Jane Friedman’s latest post on the growing reach of Amazon.
Amazon’s Importance to Book Sales Keeps Increasing—for Better or Worse
Posted on by Jane Friedman
Today’s post draws from material previously published in The Hot Sheet, a paid subscription email newsletter that I write and publish every two weeks. This week, we celebrate five years of continuous publication. Get 30% off an annual subscription through September 28 using code 5YR at checkout. Your first two issues are free.
Since Hot Sheet started publishing in 2015, Amazon has changed, grown, and dominated more than any other company in the book publishing industry. While that’s not likely a surprise to anyone, here are the key developments that authors need to know about.
Amazon has pulled back on most of its writer-focused programs
Here’s a list of all the writer-focused programs Amazon has launched in the last decade; only one is still active.
- Kindle Singles. This program debuted in 2011 and expanded with Singles Classics in 2016. Amazon describes the initiative as “a way to make iconic articles, stories, and essays from well-known authors writing for top magazines and periodicals available in digital form, many for the first time.” It seems mostly designed to give Kindle Unlimited subscribers a library of special content. (More on that in a minute.)

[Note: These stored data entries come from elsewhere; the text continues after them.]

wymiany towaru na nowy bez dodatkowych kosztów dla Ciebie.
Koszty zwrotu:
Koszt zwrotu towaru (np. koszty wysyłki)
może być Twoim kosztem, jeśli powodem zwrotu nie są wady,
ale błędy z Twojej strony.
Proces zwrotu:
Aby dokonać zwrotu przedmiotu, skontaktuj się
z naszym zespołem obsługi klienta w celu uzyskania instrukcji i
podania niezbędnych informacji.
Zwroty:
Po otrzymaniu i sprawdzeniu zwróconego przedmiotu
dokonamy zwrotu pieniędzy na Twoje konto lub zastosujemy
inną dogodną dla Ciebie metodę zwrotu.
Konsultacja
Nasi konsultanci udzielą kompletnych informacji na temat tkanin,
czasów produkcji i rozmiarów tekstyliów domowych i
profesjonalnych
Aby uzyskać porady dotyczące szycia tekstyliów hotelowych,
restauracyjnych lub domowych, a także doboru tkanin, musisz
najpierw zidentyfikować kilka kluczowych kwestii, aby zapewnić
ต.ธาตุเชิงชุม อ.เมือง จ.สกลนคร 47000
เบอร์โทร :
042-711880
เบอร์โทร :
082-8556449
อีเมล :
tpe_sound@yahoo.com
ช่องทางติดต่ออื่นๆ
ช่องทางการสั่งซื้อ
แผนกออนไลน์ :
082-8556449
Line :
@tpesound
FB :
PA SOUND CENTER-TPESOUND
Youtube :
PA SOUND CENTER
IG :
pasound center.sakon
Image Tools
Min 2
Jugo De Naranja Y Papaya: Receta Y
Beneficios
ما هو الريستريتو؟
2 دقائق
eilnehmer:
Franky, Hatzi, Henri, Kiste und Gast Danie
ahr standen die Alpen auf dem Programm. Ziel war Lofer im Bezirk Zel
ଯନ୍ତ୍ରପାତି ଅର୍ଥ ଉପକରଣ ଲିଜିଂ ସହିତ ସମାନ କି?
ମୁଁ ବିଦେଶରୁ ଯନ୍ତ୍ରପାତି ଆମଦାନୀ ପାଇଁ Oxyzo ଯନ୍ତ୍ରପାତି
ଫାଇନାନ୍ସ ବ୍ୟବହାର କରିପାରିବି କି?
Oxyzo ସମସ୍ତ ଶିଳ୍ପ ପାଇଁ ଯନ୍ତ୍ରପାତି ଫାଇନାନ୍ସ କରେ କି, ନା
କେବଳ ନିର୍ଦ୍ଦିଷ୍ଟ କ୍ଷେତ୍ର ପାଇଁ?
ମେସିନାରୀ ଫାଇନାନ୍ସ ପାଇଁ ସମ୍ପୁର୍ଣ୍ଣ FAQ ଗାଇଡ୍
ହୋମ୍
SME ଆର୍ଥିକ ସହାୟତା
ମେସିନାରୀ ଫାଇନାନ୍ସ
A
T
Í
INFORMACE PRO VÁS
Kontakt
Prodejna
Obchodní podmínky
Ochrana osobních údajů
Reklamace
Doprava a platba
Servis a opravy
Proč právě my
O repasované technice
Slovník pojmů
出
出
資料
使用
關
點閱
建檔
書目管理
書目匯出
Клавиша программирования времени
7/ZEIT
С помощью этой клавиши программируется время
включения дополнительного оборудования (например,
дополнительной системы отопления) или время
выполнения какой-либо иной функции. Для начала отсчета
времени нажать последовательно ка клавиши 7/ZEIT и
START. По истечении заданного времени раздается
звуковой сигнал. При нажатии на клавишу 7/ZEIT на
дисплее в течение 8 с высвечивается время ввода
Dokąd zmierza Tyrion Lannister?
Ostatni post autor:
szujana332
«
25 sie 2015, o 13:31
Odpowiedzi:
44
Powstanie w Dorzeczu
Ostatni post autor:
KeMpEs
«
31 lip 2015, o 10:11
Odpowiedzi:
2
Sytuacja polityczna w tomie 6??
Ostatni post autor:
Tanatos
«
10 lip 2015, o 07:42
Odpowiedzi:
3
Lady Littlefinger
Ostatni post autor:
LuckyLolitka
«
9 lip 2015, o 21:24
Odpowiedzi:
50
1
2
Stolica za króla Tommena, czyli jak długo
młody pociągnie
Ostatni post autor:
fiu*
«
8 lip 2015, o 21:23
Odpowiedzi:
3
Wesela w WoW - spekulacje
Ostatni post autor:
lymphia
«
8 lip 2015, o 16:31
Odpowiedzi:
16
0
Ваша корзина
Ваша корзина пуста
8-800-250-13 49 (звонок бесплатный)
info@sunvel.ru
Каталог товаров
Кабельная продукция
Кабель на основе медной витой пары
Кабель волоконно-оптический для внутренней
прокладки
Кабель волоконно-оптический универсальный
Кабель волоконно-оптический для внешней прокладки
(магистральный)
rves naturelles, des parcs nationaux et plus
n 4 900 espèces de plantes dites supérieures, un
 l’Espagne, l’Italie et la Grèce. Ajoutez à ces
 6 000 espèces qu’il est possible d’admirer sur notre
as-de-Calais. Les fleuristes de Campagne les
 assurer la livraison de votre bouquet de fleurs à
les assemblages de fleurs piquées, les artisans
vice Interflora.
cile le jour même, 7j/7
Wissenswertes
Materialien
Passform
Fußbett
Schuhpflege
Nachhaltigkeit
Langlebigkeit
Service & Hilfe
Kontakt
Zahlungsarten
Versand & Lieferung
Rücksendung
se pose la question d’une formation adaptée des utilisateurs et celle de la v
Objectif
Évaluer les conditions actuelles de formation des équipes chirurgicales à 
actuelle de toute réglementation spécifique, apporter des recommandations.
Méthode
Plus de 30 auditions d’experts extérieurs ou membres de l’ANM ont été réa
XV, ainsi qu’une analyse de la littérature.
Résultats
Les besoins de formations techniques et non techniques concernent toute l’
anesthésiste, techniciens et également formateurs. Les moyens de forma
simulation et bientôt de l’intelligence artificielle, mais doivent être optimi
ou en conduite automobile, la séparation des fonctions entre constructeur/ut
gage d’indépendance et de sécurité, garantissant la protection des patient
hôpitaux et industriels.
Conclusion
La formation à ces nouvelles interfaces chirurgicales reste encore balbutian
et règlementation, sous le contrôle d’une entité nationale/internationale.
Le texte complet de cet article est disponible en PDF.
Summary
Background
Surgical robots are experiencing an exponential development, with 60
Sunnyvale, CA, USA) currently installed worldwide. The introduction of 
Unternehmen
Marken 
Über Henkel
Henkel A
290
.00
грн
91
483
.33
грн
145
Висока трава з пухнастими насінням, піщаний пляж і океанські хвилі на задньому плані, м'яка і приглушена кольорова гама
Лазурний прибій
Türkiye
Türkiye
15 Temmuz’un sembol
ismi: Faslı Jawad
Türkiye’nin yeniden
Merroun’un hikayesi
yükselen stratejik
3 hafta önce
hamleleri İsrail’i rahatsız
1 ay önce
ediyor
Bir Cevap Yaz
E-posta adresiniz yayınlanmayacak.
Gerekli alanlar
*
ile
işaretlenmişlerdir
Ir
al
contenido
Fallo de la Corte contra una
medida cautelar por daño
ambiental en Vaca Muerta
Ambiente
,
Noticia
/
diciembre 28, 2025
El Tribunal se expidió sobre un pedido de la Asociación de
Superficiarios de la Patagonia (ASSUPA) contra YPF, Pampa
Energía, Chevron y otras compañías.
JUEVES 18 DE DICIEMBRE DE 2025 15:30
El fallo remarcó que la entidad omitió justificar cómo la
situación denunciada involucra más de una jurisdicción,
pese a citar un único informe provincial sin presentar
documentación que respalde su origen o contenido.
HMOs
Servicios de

- Kindle Serials. This program was very active in 2012 and 2013, but Amazon stopped publishing serials in collaboration with authors in 2014 and no longer features them on the site.
- Kindle Worlds. This program launched in 2013 and provided a way for authors and fan-fiction writers to collaborate in a way that profited everyone. It was discontinued, to authors’ great disappointment, in 2018.
- Kindle Scout. Launched in 2014, this was kind of like American Idol for unpublished books. Any writer could upload the beginning of a story, along with a cover, and try to gather as many reader votes as possible to catch the attention of Amazon staff and secure a boilerplate book contract with Amazon Publishing. It also closed in 2018.
- Kindle Press. This program published titles primarily coming from Kindle Scout. It was discontinued in 2019.
- Write On by Kindle. Launched in 2014, this was kind of like Amazon’s version of Wattpad, an online writing community. It closed in 2017.
- Amazon Storywriter and Storybuilder. In 2015, Amazon launched special, free software to help people more easily write their scripts, presumably for the discovery benefit of Amazon Studios. It shut down in 2019.
- Day One. Amazon’s literary journal was produced every week starting in October 2013 until it closed in 2017.